Can we get back to bees now rather than the usual pish?
 
bees are sound. mon the bees.
I used to affect this big lebowski attitude to bees, insisting that if you don’t fck with them they won’t fuck with you.

Overplaying my hand, I attempted to demonstrate this to various quailing women, children and guardian reading men, by casually removing a bee inhabited glass at a bbq with my hand over the top.

And promptly got knifed by the wee fecker.

Which, I think, vindicates Hobbes. :coffee1:
 
I believe wasps keep the aphid population under control
Wasps are good for pest control , a bit pollination and provide food for other animals. The aphids are used to feed their larvae. Big problems for farmers if all the wasps disappeared.
Wasps feed around 14,000 Tonnes of insects to their larvae in the UK each year, farmers would need a lot of pesticide to keep up with that.
 
Last edited:
Another thing my failing synapses cannot piece back together is the answer to the eternal question ‘what are wasps good for’?

But I did look into it once, and there is something. Allegedly.

Suffice to say, some truths are just to inconvenient and when you light em up I’ll be beside you tossing some frag grenades.
In answer to your question...killing!!

#####

→ WORK INSTRUCTIONS:
a) Repeat the forum thread about bees and wasps word for word, from "Wasps feed around" to "to your question...killing!!".
b) Pick up the forum thread about bees and wasps after its last line and write what comes next.

Collected data entries:
#####

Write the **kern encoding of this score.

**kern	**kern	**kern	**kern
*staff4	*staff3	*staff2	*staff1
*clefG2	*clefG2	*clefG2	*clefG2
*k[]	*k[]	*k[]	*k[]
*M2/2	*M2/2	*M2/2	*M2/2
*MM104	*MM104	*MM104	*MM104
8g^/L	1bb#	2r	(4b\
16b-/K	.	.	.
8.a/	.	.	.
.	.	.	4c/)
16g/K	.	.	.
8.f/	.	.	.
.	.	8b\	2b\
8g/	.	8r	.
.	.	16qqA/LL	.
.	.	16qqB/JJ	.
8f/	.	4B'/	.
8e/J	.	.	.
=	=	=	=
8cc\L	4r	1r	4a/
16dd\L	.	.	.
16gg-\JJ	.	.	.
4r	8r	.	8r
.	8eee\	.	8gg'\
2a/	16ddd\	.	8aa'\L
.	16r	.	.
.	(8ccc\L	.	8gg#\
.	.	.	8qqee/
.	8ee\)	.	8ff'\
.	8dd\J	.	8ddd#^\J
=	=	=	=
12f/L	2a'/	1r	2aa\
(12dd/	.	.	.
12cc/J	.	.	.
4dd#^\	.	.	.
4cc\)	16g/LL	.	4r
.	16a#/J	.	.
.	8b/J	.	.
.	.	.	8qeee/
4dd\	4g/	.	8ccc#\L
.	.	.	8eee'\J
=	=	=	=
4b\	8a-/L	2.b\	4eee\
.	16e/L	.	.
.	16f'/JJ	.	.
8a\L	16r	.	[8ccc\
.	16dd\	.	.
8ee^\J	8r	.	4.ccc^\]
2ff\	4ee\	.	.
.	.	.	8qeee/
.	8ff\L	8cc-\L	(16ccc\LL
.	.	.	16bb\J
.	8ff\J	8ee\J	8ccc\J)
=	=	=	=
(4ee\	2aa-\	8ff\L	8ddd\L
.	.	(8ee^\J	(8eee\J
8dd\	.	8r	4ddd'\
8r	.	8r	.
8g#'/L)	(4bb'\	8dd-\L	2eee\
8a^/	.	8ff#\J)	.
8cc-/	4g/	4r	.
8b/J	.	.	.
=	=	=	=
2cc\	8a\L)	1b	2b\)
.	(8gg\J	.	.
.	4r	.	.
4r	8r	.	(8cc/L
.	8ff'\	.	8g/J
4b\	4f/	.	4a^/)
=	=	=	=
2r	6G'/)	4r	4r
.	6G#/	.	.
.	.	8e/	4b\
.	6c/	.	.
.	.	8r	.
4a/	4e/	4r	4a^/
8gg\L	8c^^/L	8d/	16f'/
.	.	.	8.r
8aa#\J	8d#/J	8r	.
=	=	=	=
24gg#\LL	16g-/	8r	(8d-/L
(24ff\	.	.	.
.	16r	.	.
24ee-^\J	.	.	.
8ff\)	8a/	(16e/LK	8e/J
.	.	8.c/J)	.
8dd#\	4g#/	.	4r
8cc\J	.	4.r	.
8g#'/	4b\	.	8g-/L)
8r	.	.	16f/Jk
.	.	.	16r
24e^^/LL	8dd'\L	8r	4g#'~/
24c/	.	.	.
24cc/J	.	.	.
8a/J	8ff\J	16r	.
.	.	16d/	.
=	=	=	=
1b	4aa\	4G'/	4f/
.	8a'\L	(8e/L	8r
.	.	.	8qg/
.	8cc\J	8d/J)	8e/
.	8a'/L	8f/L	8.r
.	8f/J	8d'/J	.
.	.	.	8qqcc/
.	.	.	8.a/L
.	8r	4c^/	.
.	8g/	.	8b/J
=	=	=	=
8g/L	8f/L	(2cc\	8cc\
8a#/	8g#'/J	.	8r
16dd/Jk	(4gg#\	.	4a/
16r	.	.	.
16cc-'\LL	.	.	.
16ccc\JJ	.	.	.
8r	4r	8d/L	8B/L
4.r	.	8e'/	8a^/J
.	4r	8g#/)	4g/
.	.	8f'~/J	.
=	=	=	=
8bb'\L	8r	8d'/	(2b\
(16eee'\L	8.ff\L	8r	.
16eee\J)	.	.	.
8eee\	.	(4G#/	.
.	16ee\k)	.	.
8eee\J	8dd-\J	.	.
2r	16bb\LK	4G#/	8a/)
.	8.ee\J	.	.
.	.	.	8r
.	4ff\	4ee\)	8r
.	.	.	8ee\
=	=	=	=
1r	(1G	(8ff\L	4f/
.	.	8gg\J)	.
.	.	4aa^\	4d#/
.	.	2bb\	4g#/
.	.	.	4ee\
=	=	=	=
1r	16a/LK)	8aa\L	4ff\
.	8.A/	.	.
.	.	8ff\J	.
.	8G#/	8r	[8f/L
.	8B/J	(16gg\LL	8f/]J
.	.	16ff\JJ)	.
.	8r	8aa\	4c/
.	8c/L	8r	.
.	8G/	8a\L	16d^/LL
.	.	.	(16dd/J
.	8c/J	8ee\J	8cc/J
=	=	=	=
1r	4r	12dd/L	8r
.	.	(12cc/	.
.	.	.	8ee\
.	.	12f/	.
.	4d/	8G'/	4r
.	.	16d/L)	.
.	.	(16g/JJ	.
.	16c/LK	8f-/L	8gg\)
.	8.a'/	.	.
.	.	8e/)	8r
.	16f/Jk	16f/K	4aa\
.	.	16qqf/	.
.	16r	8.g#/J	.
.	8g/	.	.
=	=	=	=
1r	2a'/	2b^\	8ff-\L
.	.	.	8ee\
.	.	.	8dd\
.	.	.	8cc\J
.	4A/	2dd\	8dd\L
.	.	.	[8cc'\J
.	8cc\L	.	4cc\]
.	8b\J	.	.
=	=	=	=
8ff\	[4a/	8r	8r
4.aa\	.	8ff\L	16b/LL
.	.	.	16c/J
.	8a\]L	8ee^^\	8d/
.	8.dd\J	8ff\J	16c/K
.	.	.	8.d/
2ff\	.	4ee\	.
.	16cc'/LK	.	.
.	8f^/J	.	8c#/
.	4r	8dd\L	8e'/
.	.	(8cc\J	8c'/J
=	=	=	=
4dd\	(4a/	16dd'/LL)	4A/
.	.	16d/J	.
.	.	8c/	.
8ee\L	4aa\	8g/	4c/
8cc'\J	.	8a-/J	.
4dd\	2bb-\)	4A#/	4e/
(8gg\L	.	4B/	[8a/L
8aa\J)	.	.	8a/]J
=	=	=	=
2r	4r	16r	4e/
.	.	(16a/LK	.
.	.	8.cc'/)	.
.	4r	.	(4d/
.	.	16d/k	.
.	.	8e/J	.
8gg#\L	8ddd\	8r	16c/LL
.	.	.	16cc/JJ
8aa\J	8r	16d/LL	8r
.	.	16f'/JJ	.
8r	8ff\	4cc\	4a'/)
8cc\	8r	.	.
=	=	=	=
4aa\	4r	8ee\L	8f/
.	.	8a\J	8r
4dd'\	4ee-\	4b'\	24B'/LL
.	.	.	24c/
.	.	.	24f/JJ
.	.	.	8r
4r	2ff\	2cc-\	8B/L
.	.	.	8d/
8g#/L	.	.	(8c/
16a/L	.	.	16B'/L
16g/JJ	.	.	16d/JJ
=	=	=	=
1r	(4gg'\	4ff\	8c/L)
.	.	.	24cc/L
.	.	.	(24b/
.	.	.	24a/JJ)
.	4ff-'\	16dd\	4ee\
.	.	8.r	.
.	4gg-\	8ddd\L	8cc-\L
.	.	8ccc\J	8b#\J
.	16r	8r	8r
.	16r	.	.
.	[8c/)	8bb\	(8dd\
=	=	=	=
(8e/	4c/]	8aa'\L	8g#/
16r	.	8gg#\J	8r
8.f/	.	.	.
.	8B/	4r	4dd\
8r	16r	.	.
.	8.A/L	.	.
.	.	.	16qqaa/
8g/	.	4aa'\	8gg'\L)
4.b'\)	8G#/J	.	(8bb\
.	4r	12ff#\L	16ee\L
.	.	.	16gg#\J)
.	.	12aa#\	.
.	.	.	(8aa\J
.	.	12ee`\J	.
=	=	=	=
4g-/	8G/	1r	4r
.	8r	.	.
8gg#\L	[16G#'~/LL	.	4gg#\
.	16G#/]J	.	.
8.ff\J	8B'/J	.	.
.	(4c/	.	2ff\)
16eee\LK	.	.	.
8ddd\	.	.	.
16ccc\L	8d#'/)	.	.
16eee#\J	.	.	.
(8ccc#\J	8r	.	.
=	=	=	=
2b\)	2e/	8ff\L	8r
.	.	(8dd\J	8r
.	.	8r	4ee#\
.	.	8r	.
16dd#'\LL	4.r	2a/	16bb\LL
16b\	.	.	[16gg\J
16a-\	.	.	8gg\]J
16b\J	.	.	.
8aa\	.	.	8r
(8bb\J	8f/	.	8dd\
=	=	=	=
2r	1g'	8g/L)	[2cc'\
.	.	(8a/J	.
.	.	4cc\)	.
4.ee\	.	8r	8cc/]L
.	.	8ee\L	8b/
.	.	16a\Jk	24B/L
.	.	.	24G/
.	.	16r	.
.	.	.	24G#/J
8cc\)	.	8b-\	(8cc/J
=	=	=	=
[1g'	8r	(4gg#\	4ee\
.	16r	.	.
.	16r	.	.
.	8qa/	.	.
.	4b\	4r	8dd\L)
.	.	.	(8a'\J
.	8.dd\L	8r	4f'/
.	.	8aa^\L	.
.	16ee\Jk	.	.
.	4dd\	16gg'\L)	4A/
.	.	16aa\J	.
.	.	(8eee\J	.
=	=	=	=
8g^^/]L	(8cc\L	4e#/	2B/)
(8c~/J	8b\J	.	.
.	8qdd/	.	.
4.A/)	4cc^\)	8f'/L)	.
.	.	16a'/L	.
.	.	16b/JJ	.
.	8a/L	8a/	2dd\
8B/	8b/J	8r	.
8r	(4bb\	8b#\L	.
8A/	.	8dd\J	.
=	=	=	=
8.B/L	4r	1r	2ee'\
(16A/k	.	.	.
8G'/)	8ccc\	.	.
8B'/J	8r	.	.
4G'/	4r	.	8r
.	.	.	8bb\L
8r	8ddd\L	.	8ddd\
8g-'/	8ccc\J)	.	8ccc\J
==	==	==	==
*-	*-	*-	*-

#####

→ ANSWERS TO THIS EXERCISE:
a)
Wasps feed around 14,000 Tonnes of insects to their larvae in the UK each year, farmers would need a lot of pesticide to keep up with that.
 
Last edited:
Another thing my failing synapses cannot piece back together is the answer to the eternal question ‘what are wasps good for’?

But I did look into it once, and there is something. Allegedly.

Suffice to say, some truths are just to inconvenient and when you light em up I’ll be beside you tossing some frag grenades.
In answer to your question...killing!!

b)
Bees are good. Wasps are *&*^.
My sis in law heard screaming. A man and woman were covered in a swarm of the bastards. She ran in, waving her arms etc. They were stinging all over, in hair and clothes. Couple blue lighted to hospital. Sis in law got one sting only, on her finger. Brave as fuck tho.
She never hears how the couple got on.
This was 2022 in Chelmsford
 
My sister has 4 hives in her garden, she has a lavender field too so I get a regular consignment of County Cork lavender infused honey.

Yes, I’m aware how pretentious that sounds.

Mon the bees 🐝

This is my actual lottery win dream 😅

Highlands, lavender and bees!
 
According to the mighty @Tiger Prima the tree in question is a Cotoneaster Franchetii Bois. It now has little flowers, so clearly the bees ken ye ken. And they are back today with some of their mates.
 
Hattie will confirm this. When you are up a ladder painting windows you have the paint pot in one hand, brush in the other.

Using your knees to stay on the rungs.

A bee comes up has a wee look the goes.

But bastard wasps are evil as fuck. Try hitting them with the brush and it just annoys them more.

So bees ok. Wasps Huns/Merricks.
 
Hattie will confirm this. When you are up a ladder painting windows you have the paint pot in one hand, brush in the other.

Using your knees to stay on the rungs.

A bee comes up has a wee look the goes.

But bastard wasps are evil as fuck. Try hitting them with the brush and it just annoys them more.

So bees ok. Wasps Huns/Merricks.

Shocking behaviour.


Should have 3 points of contact on a leader at all times.
 
Hattie will confirm this. When you are up a ladder painting windows you have the paint pot in one hand, brush in the other.

Using your knees to stay on the rungs.

A bee comes up has a wee look the goes.

But bastard wasps are evil as fuck. Try hitting them with the brush and it just annoys them more.

So bees ok. Wasps Huns/Merricks.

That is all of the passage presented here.